_Prompt_. Images do not belong in the copy. Retype the entries exactly.

[Stored data entries]
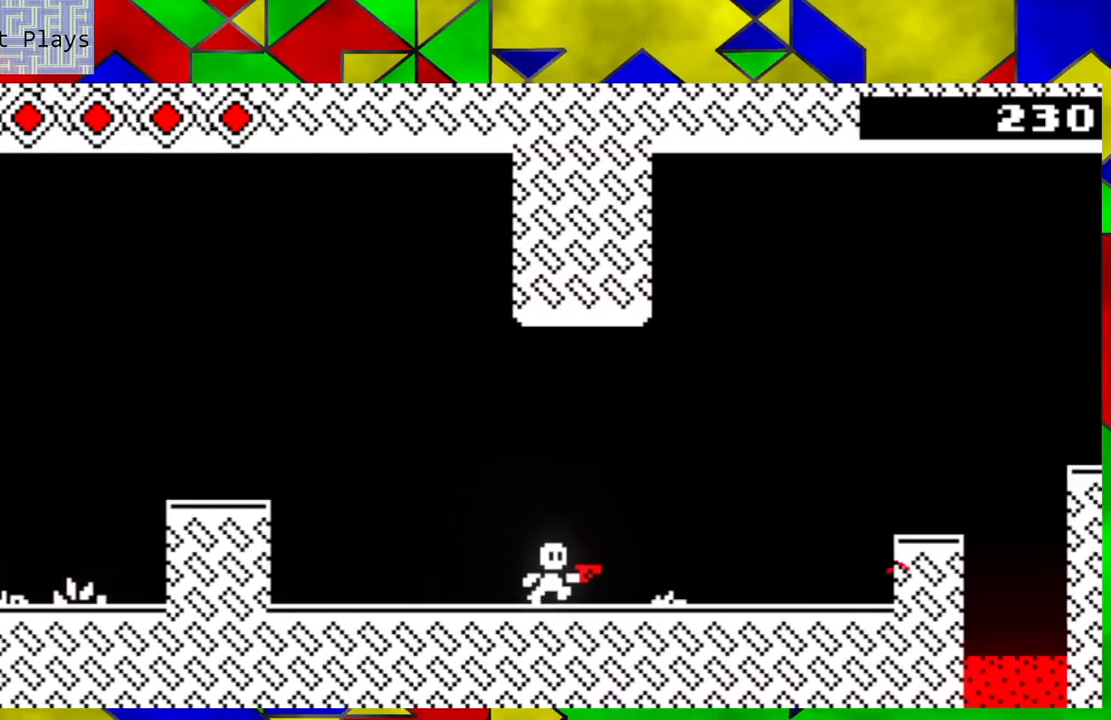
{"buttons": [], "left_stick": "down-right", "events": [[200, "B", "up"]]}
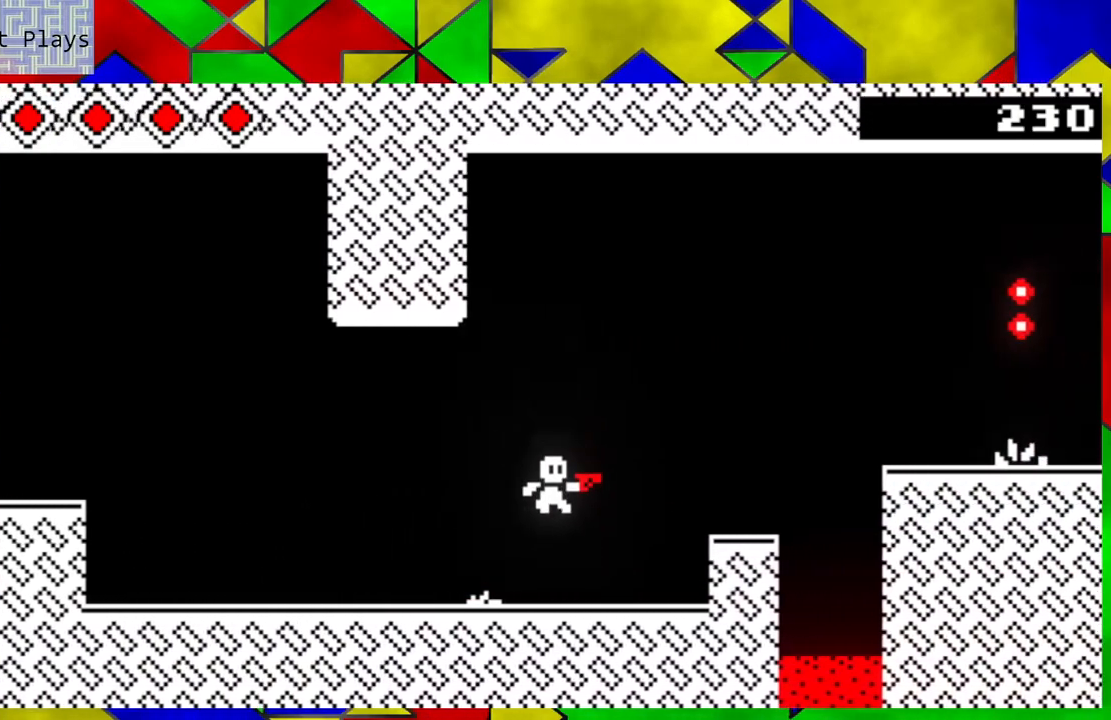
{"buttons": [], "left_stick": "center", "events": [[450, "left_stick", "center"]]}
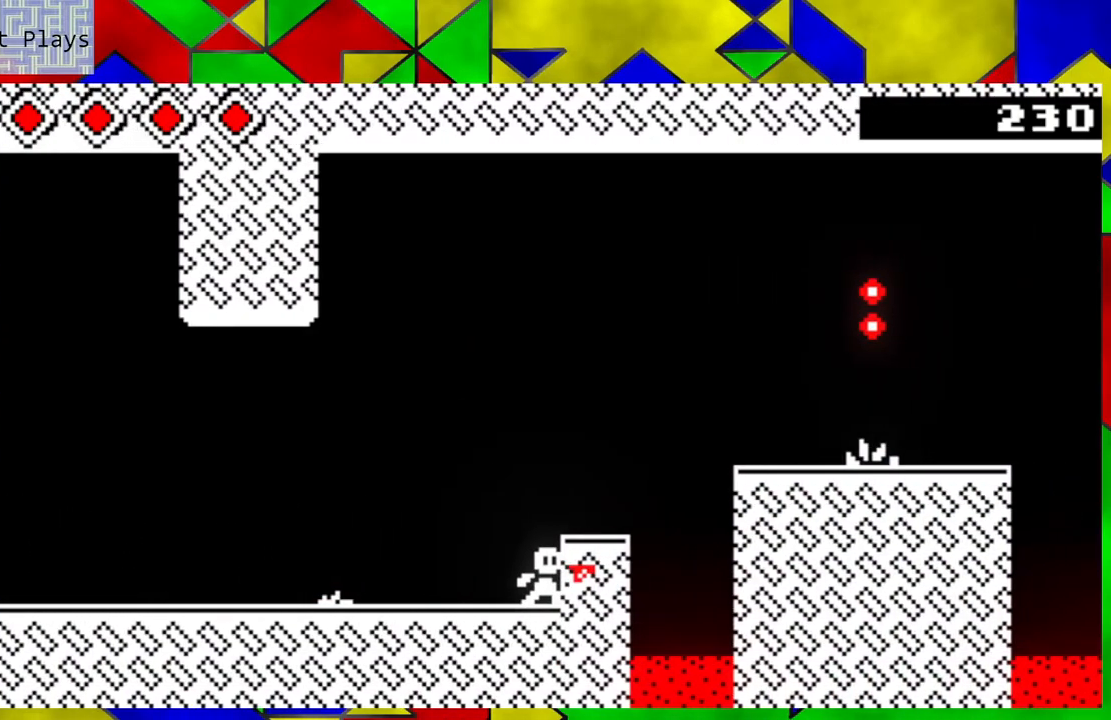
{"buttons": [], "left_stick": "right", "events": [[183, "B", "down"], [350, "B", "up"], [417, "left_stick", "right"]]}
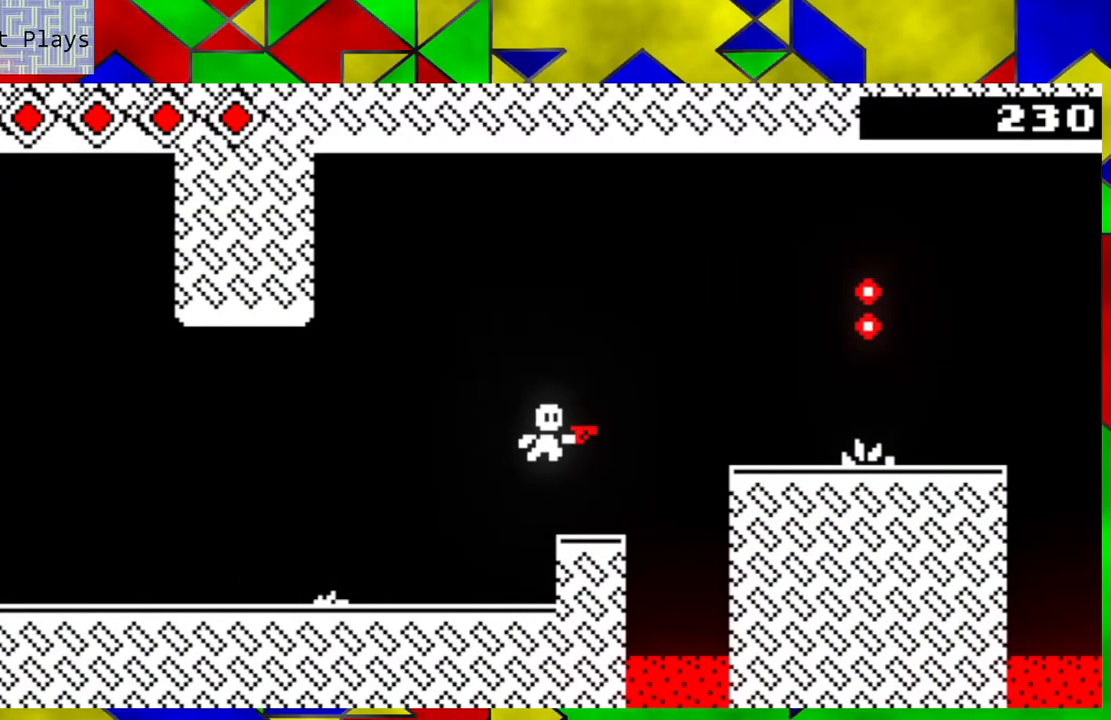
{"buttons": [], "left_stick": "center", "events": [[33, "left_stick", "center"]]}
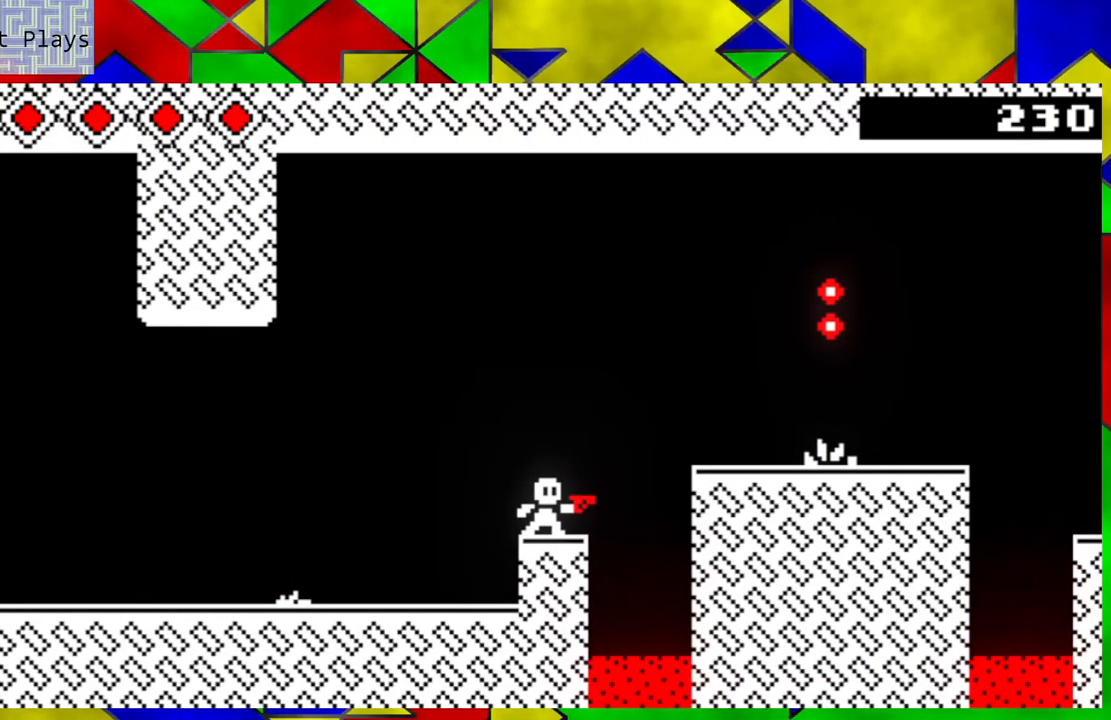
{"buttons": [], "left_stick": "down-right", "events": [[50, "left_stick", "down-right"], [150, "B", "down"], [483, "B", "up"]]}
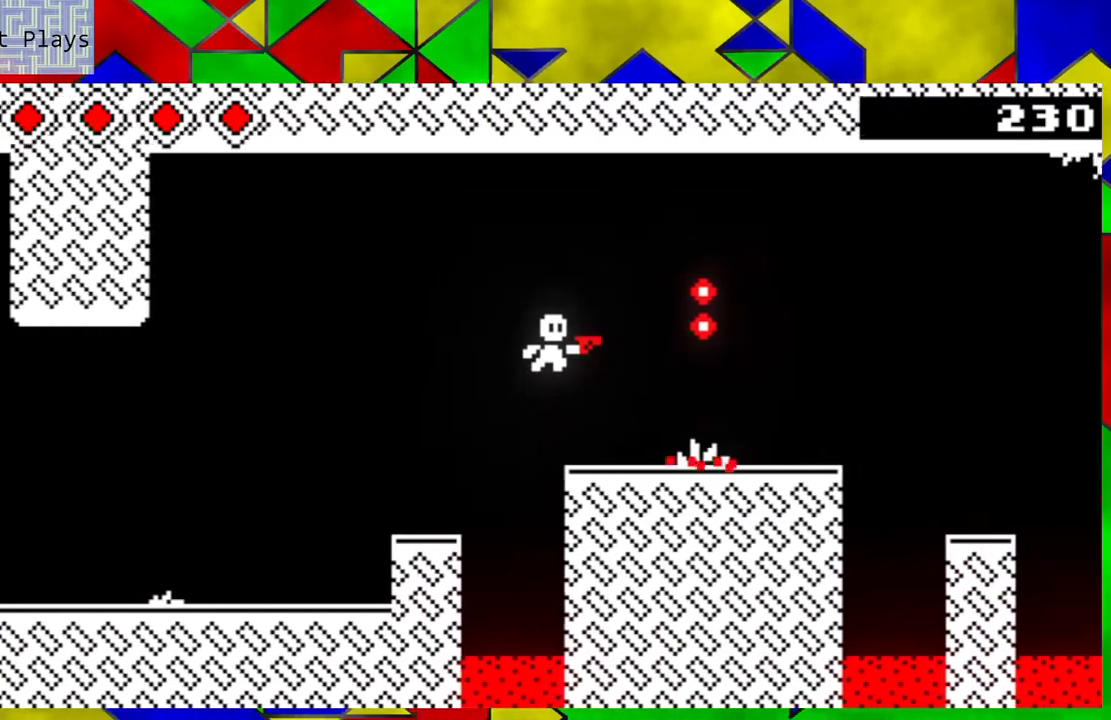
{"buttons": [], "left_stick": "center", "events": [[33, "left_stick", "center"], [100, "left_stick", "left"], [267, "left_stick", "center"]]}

_Answer for the task_.
{"buttons": [], "left_stick": "down-right", "events": [[200, "B", "up"]]}
{"buttons": [], "left_stick": "center", "events": [[450, "left_stick", "center"]]}
{"buttons": [], "left_stick": "right", "events": [[183, "B", "down"], [350, "B", "up"], [417, "left_stick", "right"]]}
{"buttons": [], "left_stick": "center", "events": [[33, "left_stick", "center"]]}
{"buttons": [], "left_stick": "down-right", "events": [[50, "left_stick", "down-right"], [150, "B", "down"], [483, "B", "up"]]}
{"buttons": [], "left_stick": "center", "events": [[33, "left_stick", "center"], [100, "left_stick", "left"], [267, "left_stick", "center"]]}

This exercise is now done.